* **PROVIDED ENTRIES**:

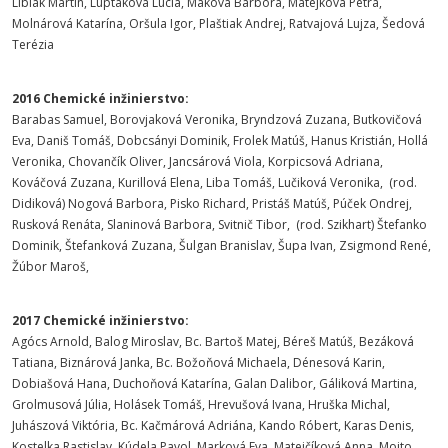
Libiak Martin, Luptáková Lucia, Maková Barbora, Matejková Petra,
Molnárová Katarína, Oršula Igor, Plaštiak Andrej, Ratvajová Lujza, Šedová
Terézia
2016 Chemické inžinierstvo:
Barabas Samuel, Borovjaková Veronika, Bryndzová Zuzana, Butkovičová
Eva, Daniš Tomáš, Dobcsányi Dominik, Frolek Matúš, Hanus Kristián, Hollá
Veronika, Chovančík Oliver, Jancsárová Viola, Korpicsová Adriana,
Kováčová Zuzana, Kurillová Elena, Liba Tomáš, Lučiková Veronika, (rod.
Didiková) Nogová Barbora, Pisko Richard, Pristáš Matúš, Púček Ondrej,
Rusková Renáta, Slaninová Barbora, Svitnič Tibor, (rod. Szikhart) Štefanko
Dominik, Štefanková Zuzana, Šulgan Branislav, Šupa Ivan, Zsigmond René,
Žúbor Maroš,
2017 Chemické inžinierstvo:
Agócs Arnold, Balog Miroslav, Bc. Bartoš Matej, Béreš Matúš, Bezáková
Tatiana, Biznárová Janka, Bc. Božoňová Michaela, Dénesová Karin,
Dobiašová Hana, Duchoňová Katarína, Galan Dalibor, Gáliková Martina,
Grolmusová Júlia, Holásek Tomáš, Hrevušová Ivana, Hruška Michal,
Juhászová Viktória, Bc. Kačmárová Adriána, Kando Róbert, Karas Denis,
Kostelka Rastislav, Kúdela Pavol, Marková Eva, Matejčíková Anna, Mojto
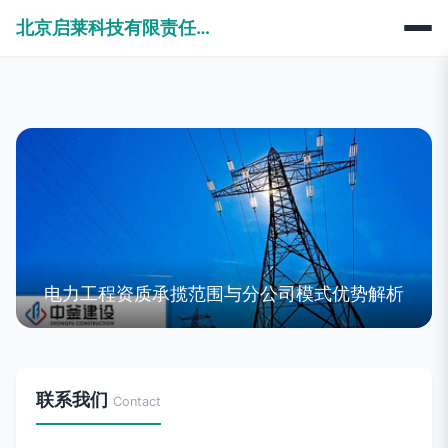
北京启莱科技有限责任公司
电力工程资质承揽范围与分公司模式优势解析
联系我们
Contact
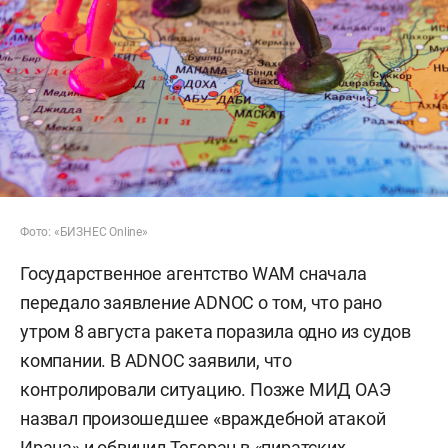
Фото: «БИЗНЕС Online»
Государственное агентство WAM сначала
передало заявление ADNOC о том, что рано
утром 8 августа ракета поразила одно из судов
компании. В ADNOC заявили, что
контролировали ситуацию. Позже МИД ОАЭ
назвал произошедшее «враждебной атакой
Ирана» и обвинил Тегеран в «пиратских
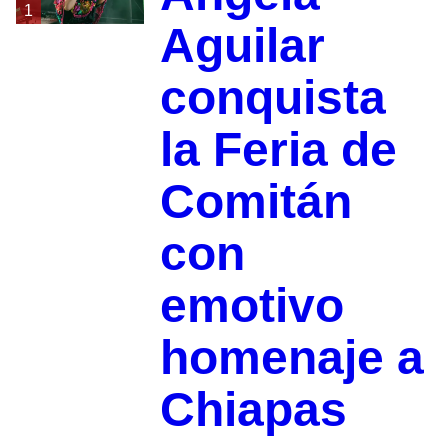
1
Aguilar
conquista
la Feria de
Comitán
con
emotivo
homenaje a
Chiapas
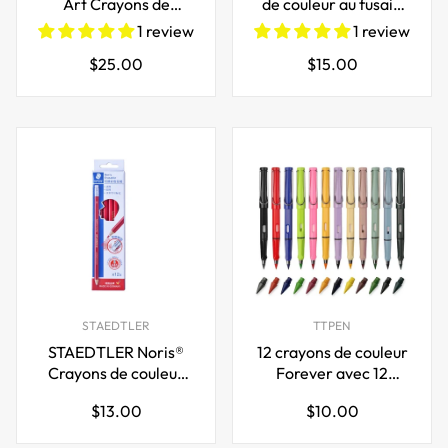
Art Crayons de
de couleur au fusain
couleur pour dessin,
de qualité supérieure,
1 review
1 review
paquet de 72
ensemble de dessin
Prix
Prix
$25.00
$15.00
régulier
régulier
STAEDTLER
TTPEN
STAEDTLER Noris®
12 crayons de couleur
Crayons de couleur
Forever avec 12
effaçables 14450
pointes de rechange
Prix
Prix
$13.00
$10.00
Rouge/Bleu
régulier
régulier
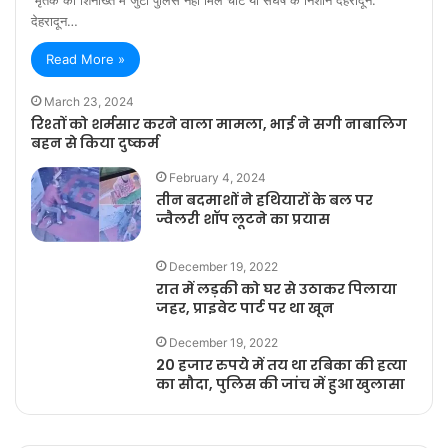
देहरादून…
Read More »
March 23, 2024
रिश्तों को शर्मसार करने वाला मामला, भाई ने सगी नाबालिग
बहन से किया दुष्कर्म
February 4, 2024
तीन बदमाशों ने हथियारों के बल पर
ज्वैलरी शॉप लूटने का प्रयास
December 19, 2022
रात में लड़की को घर से उठाकर पिलाया
जहर, प्राइवेट पार्ट पर था खून
December 19, 2022
20 हजार रुपये में तय था रबिका की हत्या
का सौदा, पुलिस की जांच में हुआ खुलासा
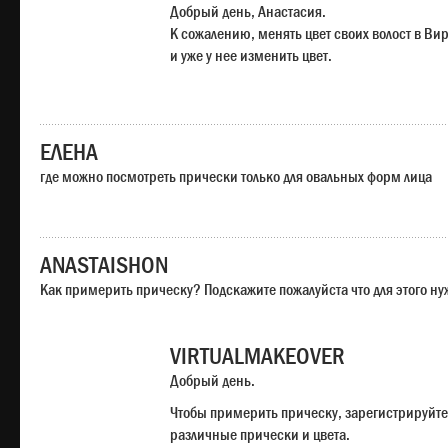
Добрый день, Анастасия.
К сожалению, менять цвет своих волост в Ви
и уже у нее изменить цвет.
ЕЛЕНА
где можно посмотреть прически только для овальных форм лица
ANASTAISHON
Как примерить прическу? Подскажите пожалуйста что для этого н
VIRTUALMAKEOVER
Добрый день.
Чтобы примерить прическу, зарегистрируйте
различные прически и цвета.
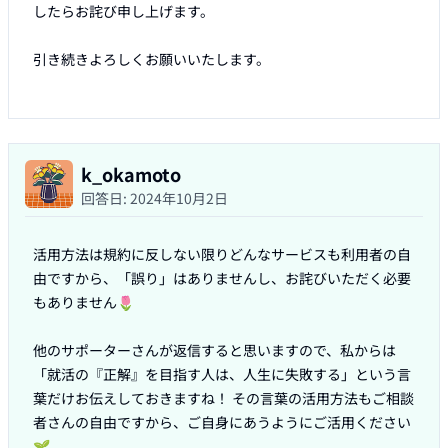
したらお詫び申し上げます。

引き続きよろしくお願いいたします。

k_okamoto
回答日:
2024年10月2日
活用方法は規約に反しない限りどんなサービスも利用者の自
由ですから、「誤り」はありませんし、お詫びいただく必要
もありません🌷

他のサポーターさんが返信すると思いますので、私からは
「就活の『正解』を目指す人は、人生に失敗する」という言
葉だけお伝えしておきますね！ その言葉の活用方法もご相談
者さんの自由ですから、ご自身にあうようにご活用ください
🌱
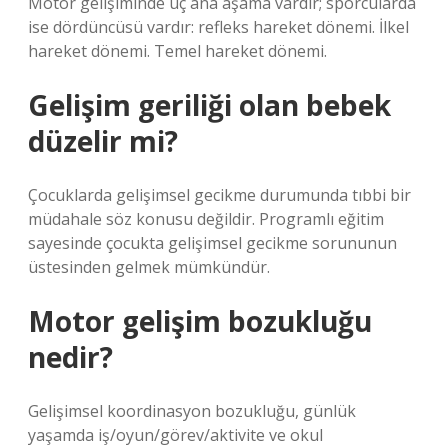
Motor gelişiminde üç ana aşama vardır; sporcularda
ise dördüncüsü vardır: refleks hareket dönemi. İlkel
hareket dönemi. Temel hareket dönemi.
Gelişim geriliği olan bebek
düzelir mi?
Çocuklarda gelişimsel gecikme durumunda tıbbi bir
müdahale söz konusu değildir. Programlı eğitim
sayesinde çocukta gelişimsel gecikme sorununun
üstesinden gelmek mümkündür.
Motor gelişim bozukluğu
nedir?
Gelişimsel koordinasyon bozukluğu, günlük
yaşamda iş/oyun/görev/aktivite ve okul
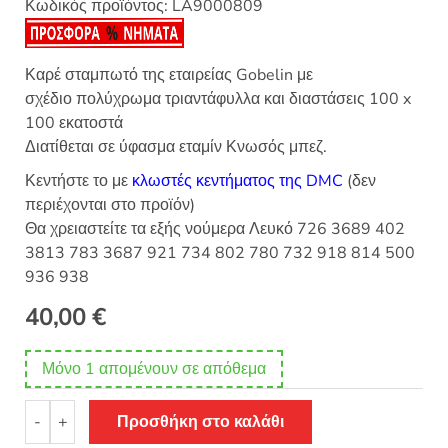
Κωδικός προϊόντος:
LA9000809
Καρέ σταμπωτό της εταιρείας Gobelin με
σχέδιο πολύχρωμα τριαντάφυλλα και διαστάσεις 100 x
100 εκατοστά
Διατίθεται σε ύφασμα εταμίν Κνωσός μπεζ.
Κεντήστε το με
κλωστές κεντήματος της DMC
(δεν
περιέχονται στο προϊόν)
Θα χρειαστείτε τα εξής νούμερα Λευκό 726 3689 402
3813 783 3687 921 734 802 780 732 918 814 500
936 938
40,00
€
Μόνο 1 απομένουν σε απόθεμα
Σταμπωτό
-
+
Προσθήκη στο καλάθι
καρέ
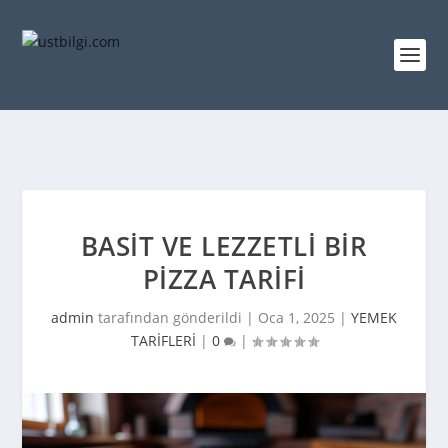
BASIT VE LEZZETLI BIR
PIZZA TARIFI
admin
tarafından gönderildi |
Oca 1, 2025
|
YEMEK
TARİFLERİ
|
0
|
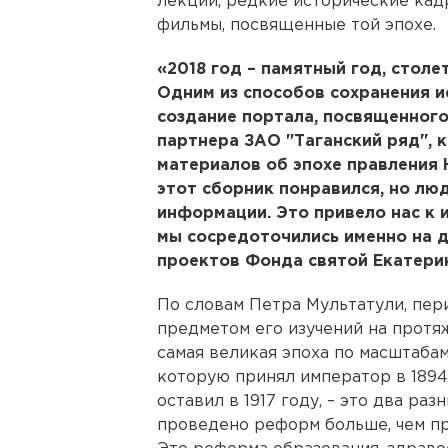
лекций, редкие исторические кад
фильмы, посвященные той эпохе.
«2018 год – памятный год, столе
Одним из способов сохранения и
создание портала, посвященного
партнера ЗАО "Таганский ряд",
материалов об эпохе правления Н
этот сборник понравился, но лю
информации. Это привело нас к 
мы сосредоточились именно на д
проектов Фонда святой Екатерин
По словам Петра Мультатули, пери
предметом его изучений на протя
самая великая эпоха по масштаба
которую принял император в 1894 
оставил в 1917 году, – это два ра
проведено реформ больше, чем пр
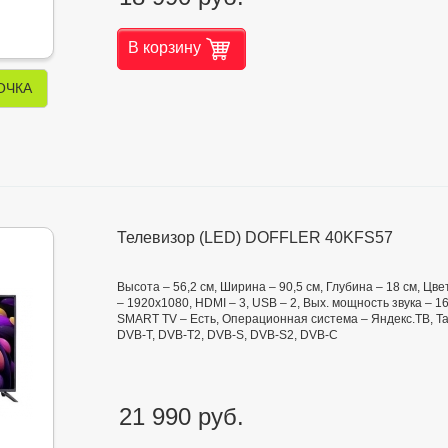
В корзину
ОЧКА
Телевизор (LED) DOFFLER 40KFS57
Высота – 56,2 см, Ширина – 90,5 см, Глубина – 18 см, Ц
– 1920x1080, HDMI – 3, USB – 2, Вых. мощность звука – 1
SMART TV – Есть, Операционная система – Яндекс.ТВ, Та
DVB-T, DVB-T2, DVB-S, DVB-S2, DVB-C
21 990 руб.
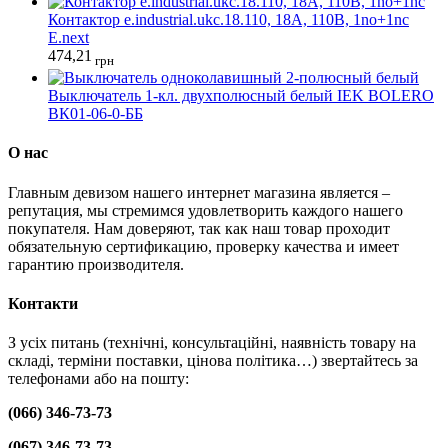
Контактор e.industrial.ukc.18.110, 18А, 110В, 1no+1nc
E.next
474,21
грн
Выключатель 1-кл. двухполюсный белый IEK BOLERO
ВК01-06-0-ББ
О нас
Главным девизом нашего интернет магазина является –
репутация, мы стремимся удовлетворить каждого нашего
покупателя. Нам доверяют, так как наш товар проходит
обязательную сертификацию, проверку качества и имеет
гарантию производителя.
Контакти
З усіх питань (технічні, консультаційні, наявність товару на
складі, терміни поставки, цінова політика…) звертайтесь за
телефонами або на пошту:
(066) 346-73-73
(067) 346-73-73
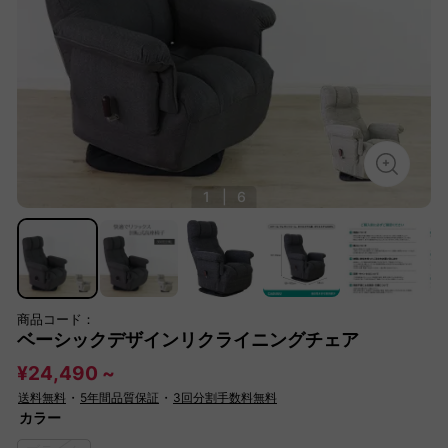
1
|
6
商品コード：
ベーシックデザインリクライニングチェア
¥24,490 ~
送料無料
・
5年間品質保証
・
3回分割手数料無料
カラー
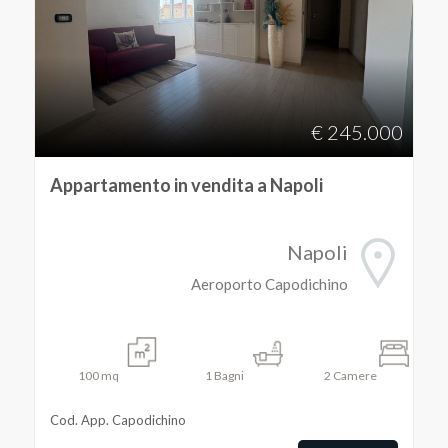
€ 245.000
Appartamento in vendita a Napoli
Napoli
Aeroporto Capodichino
100
mq
1
Bagni
2
Camere
Cod. App. Capodichino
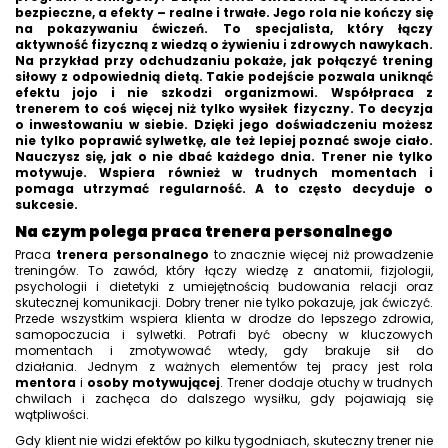
bezpieczne, a efekty – realne i trwałe. Jego rola nie kończy się
na pokazywaniu ćwiczeń. To specjalista, który łączy
aktywność fizyczną z wiedzą o żywieniu i zdrowych nawykach.
Na przykład przy odchudzaniu pokaże, jak połączyć trening
siłowy z odpowiednią dietą. Takie podejście pozwala uniknąć
efektu jojo i nie szkodzi organizmowi. Współpraca z
trenerem to coś więcej niż tylko wysiłek fizyczny. To decyzja
o inwestowaniu w siebie. Dzięki jego doświadczeniu możesz
nie tylko poprawić sylwetkę, ale też lepiej poznać swoje ciało.
Nauczysz się, jak o nie dbać każdego dnia. Trener nie tylko
motywuje. Wspiera również w trudnych momentach i
pomaga utrzymać regularność. A to często decyduje o
sukcesie.
Na czym polega praca trenera personalnego
Praca
trenera personalnego
to znacznie więcej niż prowadzenie
treningów. To zawód, który łączy wiedzę z anatomii, fizjologii,
psychologii i dietetyki z umiejętnością budowania relacji oraz
skutecznej komunikacji. Dobry trener nie tylko pokazuje, jak ćwiczyć.
Przede wszystkim wspiera klienta w drodze do lepszego zdrowia,
samopoczucia i sylwetki. Potrafi być obecny w kluczowych
momentach i zmotywować wtedy, gdy brakuje sił do
działania. Jednym z ważnych elementów tej pracy jest rola
mentora
i
osoby motywującej
. Trener dodaje otuchy w trudnych
chwilach i zachęca do dalszego wysiłku, gdy pojawiają się
wątpliwości.
Gdy klient nie widzi efektów po kilku tygodniach, skuteczny trener nie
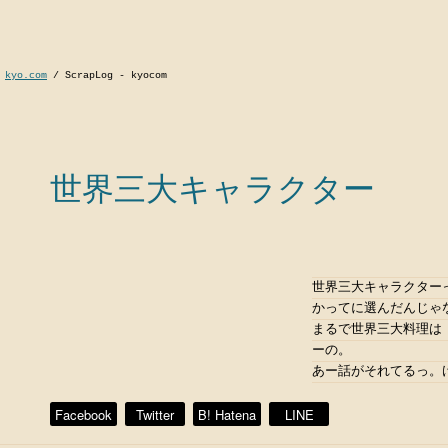
kyo.com
/
ScrapLog - kyocom
世界三大キャラクター
世界三大キャラクター
かってに選んだんじゃ
まるで世界三大料理は
ーの。
あー話がそれてるっ。
Facebook
Twitter
B! Hatena
LINE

* **REQUIRED ACTION**:
Retype word for word everything in the listing above from the line that holds "to znacznie więcej niż prowadzenie" down to the line that holds "Przede wszystkim wspiera". Keep both end lines and leave out the rest.

* **SOLUTION TO THIS EXERCISE**:
to znacznie więcej niż prowadzenie
treningów. To zawód, który łączy wiedzę z anatomii, fizjologii,
psychologii i dietetyki z umiejętnością budowania relacji oraz
skutecznej komunikacji. Dobry trener nie tylko pokazuje, jak ćwiczyć.
Przede wszystkim wspiera klienta w drodze do lepszego zdrowia,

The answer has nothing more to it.